Pinipig is sticky or glutinous rice, harvested when the grains are still young, winnowed, toasted, and pounded until they become flat like oats. The maturity of the rice and how much the grains are toasted dictate the color of pinipig, which can either be green or pale brown. Aside from the obvious difference in color, the two varieties also differ in taste. Green pinipig has a subtle sweetness and creaminess that the more common pale brown variety doesn’t have, which by the way is readily available in most Asian stores.
In Vietnam, young green rice is called com.

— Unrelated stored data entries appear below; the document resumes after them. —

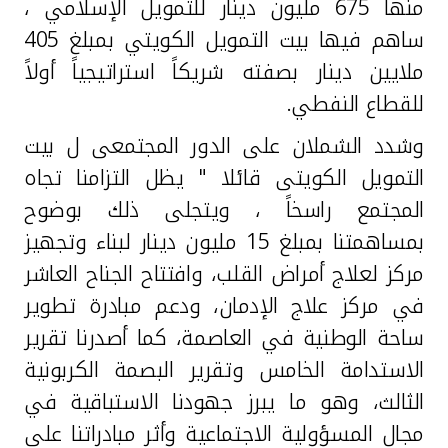
منها 675 مليون دينار للتمويل الإسلامي ،
ساهم فيها بيت التمويل الكويتي بمبلغ 405
ملايين دينار بصفته شريكاً استراتيجياً أولاً
للقطاع النفطي.
وشدد الشملان على الدور المجتمعى ل بيت
التمويل الكويتى قائلا " يظل التزامنا تجاه
المجتمع راسخاً ، ويتجلى ذلك بوضوح
بمساهمتنا بمبلغ 15 مليون دينار لبناء وتجهيز
مركز لعلاج أمراض القلب، وافتتاح الجناح العاشر
في مركز علاج الإدمان، ودعم مبادرة تطوير
ساحة الوطنية في العاصمة، كما أصدرنا تقرير
الاستدامة الخامس وتقرير البصمة الكربونية
الثالث، وهو ما يبرز جهودنا الاستباقية في
مجال المسؤولية الاجتماعية وأثر مبادراتنا على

In Thailand, it is kao mow. Filipinos cook with pinipig in a number of ways. Very sticky kalamay is one of them.
Ginataang pinipig is another, which is a sweet stew of pinipig, sweet potatoes, and saba bananas slowly simmered in gata, or coconut milk, and sweetened with sugar
- 2 cups coconut cream
- ¾ cup sugar
- 1 cup fresh green pinipig (pounded rice)
- ½ cup gabi (taro root) cubes
- 2 pieces medium sized kamote (sweet potatoes), cut into cubes and boiled till tender
- 3 pieces saba, cut into cubes
- ¼ cup langka strips
- Combine coconut cream and sugar in a pot. Let boil, then add the fresh pinipig, the gabi, kamote, saba and langka strips.
- Let boil until the green pinipig is cooked.